Children affected by autism spectrum disorders find solace at Toys R Us’s “quiet hour”

To kids affected by autism spectrum disorders, bright lights and loud noises can be painfully overwhelming. That’s why multinational chain retailer Toys R Us’s newly introduced “quiet hours” are making a huge difference to these children and their families.

In November, Toys R Us stores across the UK piloted an effort to open one hour earlier as part of a pre-Christmas event. Lights dimmed, music was switched off and announcements were withheld for the event, allowing customers to browse toys in a calm environment.

“Making slight adjustments to stores and creating a ‘quiet’ shopping period allows children and young adults to experience the fun in a toy shop regardless of their disability,” the chain’s marketing director said.

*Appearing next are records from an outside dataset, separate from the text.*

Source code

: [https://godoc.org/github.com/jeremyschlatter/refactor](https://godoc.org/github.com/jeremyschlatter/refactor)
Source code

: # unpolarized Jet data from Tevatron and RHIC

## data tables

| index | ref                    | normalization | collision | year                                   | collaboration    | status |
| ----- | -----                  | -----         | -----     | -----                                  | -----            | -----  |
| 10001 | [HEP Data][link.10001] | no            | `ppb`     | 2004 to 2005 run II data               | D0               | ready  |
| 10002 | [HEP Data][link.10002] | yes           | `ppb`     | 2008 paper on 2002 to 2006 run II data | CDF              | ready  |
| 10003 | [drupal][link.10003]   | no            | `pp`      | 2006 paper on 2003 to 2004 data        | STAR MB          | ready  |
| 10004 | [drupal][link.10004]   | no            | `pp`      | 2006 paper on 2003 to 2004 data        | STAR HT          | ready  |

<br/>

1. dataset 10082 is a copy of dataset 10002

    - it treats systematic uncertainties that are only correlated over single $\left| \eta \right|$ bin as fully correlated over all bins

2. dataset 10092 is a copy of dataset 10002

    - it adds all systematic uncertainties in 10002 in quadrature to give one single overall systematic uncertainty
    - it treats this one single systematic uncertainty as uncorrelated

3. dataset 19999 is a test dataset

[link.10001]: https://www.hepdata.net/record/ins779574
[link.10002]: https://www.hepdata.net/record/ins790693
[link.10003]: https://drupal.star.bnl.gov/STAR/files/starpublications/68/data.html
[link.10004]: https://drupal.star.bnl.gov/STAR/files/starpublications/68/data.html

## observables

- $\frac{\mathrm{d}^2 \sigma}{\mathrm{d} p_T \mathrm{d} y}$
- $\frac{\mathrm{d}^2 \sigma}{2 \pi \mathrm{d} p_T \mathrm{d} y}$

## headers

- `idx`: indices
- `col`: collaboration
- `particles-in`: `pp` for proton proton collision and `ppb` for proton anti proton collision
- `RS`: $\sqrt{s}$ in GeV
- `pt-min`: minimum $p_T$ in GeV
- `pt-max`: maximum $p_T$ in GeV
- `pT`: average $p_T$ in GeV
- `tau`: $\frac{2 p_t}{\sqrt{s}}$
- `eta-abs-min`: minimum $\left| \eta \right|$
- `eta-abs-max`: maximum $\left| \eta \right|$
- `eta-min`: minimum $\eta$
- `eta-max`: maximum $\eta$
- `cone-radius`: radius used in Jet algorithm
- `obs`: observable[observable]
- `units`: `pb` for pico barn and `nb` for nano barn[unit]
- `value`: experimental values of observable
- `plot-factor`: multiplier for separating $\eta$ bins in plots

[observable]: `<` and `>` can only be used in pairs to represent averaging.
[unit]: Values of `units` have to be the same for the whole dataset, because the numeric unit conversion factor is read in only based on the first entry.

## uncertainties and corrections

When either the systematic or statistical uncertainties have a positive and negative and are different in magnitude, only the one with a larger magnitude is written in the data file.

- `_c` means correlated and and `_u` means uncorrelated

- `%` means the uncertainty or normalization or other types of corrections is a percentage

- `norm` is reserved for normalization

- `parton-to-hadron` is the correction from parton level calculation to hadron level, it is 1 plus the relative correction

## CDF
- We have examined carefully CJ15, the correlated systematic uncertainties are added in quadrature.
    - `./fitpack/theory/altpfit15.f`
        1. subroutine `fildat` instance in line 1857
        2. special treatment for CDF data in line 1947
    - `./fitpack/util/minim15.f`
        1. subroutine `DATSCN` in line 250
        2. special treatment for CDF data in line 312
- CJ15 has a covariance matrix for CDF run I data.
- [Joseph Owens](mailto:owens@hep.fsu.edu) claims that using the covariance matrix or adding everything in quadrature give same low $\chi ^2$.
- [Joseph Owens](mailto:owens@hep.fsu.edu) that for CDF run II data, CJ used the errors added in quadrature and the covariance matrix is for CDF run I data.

The one-off initiative was well-received by the community and many are calling for this to be done more regularly.

One mother of an autistic child said on Facebook that the event was “brilliant”, and she “had no idea what a difference low-lighting could make”. Another remarked a “complete change in behavior” of her son and thanked the retailer for their inclusivity.

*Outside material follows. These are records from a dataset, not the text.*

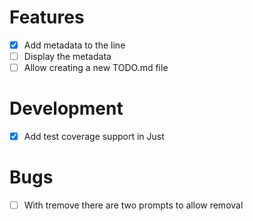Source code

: # Features

- [x] Add metadata to the line
- [ ] Display the metadata
- [ ] Allow creating a new TODO.md file

# Development

- [x] Add test coverage support in Just

# Bugs

- [ ] With tremove there are two prompts to allow removal

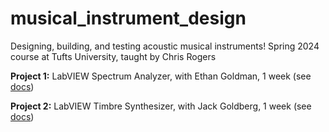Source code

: # musical_instrument_design
Designing, building, and testing acoustic musical instruments!
Spring 2024 course at Tufts University, taught by Chris Rogers


**Project 1:** LabVIEW Spectrum Analyzer, with Ethan Goldman, 1 week (see [docs](https://rosekitz.notion.site/LabVIEW-Spectrum-Analyzer-2ef7510fb96545e8af5738736973dc96))

**Project 2:** LabVIEW Timbre Synthesizer, with Jack Goldberg, 1 week (see [docs](https://rosekitz.notion.site/LabVIEW-Synthesizer-bfbf380b23424df68861fbed7e76fd21))
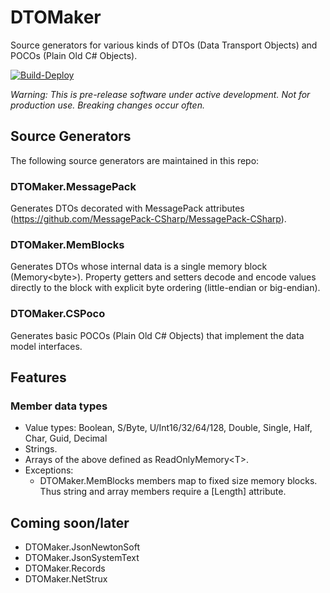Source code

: # DTOMaker

Source generators for various kinds of DTOs (Data Transport Objects) and
POCOs (Plain Old C# Objects).

[![Build-Deploy](https://github.com/datafac/dtomaker/actions/workflows/dotnet.yml/badge.svg)](https://github.com/datafac/dtomaker/actions/workflows/dotnet.yml)

*Warning: This is pre-release software under active development. Not for production use. Breaking changes occur often.*

## Source Generators
The following source generators are maintained in this repo:

### DTOMaker.MessagePack
Generates DTOs decorated with MessagePack attributes (https://github.com/MessagePack-CSharp/MessagePack-CSharp).

### DTOMaker.MemBlocks
Generates DTOs whose internal data is a single memory block (Memory\<byte\>). Property getters and setters decode and encode
values directly to the block with explicit byte ordering (little-endian or big-endian).

### DTOMaker.CSPoco
Generates basic POCOs (Plain Old C# Objects) that implement the data model interfaces.

## Features

### Member data types
- Value types: Boolean, S/Byte, U/Int16/32/64/128, Double, Single, Half, Char, Guid, Decimal
- Strings.
- Arrays of the above defined as ReadOnlyMemory\<T\>.
- Exceptions:
  - DTOMaker.MemBlocks members map to fixed size memory blocks. Thus string and array members require a
	[Length] attribute.

## Coming soon/later
- DTOMaker.JsonNewtonSoft
- DTOMaker.JsonSystemText
- DTOMaker.Records
- DTOMaker.NetStrux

Toys R Us is not the first to head such an event. UK supermarket giant Asda in Manchester Fort began a “quiet hours” initiative for shoppers affected by autism, and inspired eight other outlets to do the same. Toys R Us stores in America, where the retailer is based, is also looking into this.

Launching a “quiet hours” initiative costs little to shops, but simply lowering noise and turning down the lights can make a world of a difference to shoppers affected by autism. Toys R Us’s efforts are a start, and we hope to see more stores around the world doing the same.